[Input for this task Boundary: Start]

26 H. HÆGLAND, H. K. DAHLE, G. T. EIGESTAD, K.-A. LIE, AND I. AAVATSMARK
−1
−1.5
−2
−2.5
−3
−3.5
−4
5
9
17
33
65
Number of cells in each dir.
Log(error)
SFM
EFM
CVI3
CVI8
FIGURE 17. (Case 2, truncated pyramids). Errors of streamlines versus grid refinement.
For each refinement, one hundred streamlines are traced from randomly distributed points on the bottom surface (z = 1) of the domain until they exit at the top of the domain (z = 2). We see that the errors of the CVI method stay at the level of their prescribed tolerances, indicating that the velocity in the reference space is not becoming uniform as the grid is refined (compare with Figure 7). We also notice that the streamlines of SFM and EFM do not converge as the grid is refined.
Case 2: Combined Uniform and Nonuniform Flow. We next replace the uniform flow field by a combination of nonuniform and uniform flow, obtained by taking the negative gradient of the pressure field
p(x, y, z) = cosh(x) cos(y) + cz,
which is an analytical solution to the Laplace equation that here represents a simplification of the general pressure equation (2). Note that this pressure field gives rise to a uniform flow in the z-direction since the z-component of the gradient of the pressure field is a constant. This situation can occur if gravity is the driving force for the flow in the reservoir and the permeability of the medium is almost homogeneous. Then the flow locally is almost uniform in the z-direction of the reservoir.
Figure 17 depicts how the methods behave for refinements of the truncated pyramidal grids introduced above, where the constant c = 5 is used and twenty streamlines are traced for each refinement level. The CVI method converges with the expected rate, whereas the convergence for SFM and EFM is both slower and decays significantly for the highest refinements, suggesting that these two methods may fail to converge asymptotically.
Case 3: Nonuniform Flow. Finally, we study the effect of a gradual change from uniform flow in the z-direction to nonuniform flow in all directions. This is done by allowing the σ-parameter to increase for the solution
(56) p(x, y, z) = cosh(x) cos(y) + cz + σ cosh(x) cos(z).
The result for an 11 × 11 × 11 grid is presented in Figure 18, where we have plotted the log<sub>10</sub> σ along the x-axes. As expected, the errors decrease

[Input for this task Boundary: End]

#### Exercise prompt:
Every record above needs to be restated exactly.

#### Result of this exercise:
26 H. HÆGLAND, H. K. DAHLE, G. T. EIGESTAD, K.-A. LIE, AND I. AAVATSMARK
−1
−1.5
−2
−2.5
−3
−3.5
−4
5
9
17
33
65
Number of cells in each dir.
Log(error)
SFM
EFM
CVI3
CVI8
FIGURE 17. (Case 2, truncated pyramids). Errors of streamlines versus grid refinement.
For each refinement, one hundred streamlines are traced from randomly distributed points on the bottom surface (z = 1) of the domain until they exit at the top of the domain (z = 2). We see that the errors of the CVI method stay at the level of their prescribed tolerances, indicating that the velocity in the reference space is not becoming uniform as the grid is refined (compare with Figure 7). We also notice that the streamlines of SFM and EFM do not converge as the grid is refined.
Case 2: Combined Uniform and Nonuniform Flow. We next replace the uniform flow field by a combination of nonuniform and uniform flow, obtained by taking the negative gradient of the pressure field
p(x, y, z) = cosh(x) cos(y) + cz,
which is an analytical solution to the Laplace equation that here represents a simplification of the general pressure equation (2). Note that this pressure field gives rise to a uniform flow in the z-direction since the z-component of the gradient of the pressure field is a constant. This situation can occur if gravity is the driving force for the flow in the reservoir and the permeability of the medium is almost homogeneous. Then the flow locally is almost uniform in the z-direction of the reservoir.
Figure 17 depicts how the methods behave for refinements of the truncated pyramidal grids introduced above, where the constant c = 5 is used and twenty streamlines are traced for each refinement level. The CVI method converges with the expected rate, whereas the convergence for SFM and EFM is both slower and decays significantly for the highest refinements, suggesting that these two methods may fail to converge asymptotically.
Case 3: Nonuniform Flow. Finally, we study the effect of a gradual change from uniform flow in the z-direction to nonuniform flow in all directions. This is done by allowing the σ-parameter to increase for the solution
(56) p(x, y, z) = cosh(x) cos(y) + cz + σ cosh(x) cos(z).
The result for an 11 × 11 × 11 grid is presented in Figure 18, where we have plotted the log<sub>10</sub> σ along the x-axes. As expected, the errors decrease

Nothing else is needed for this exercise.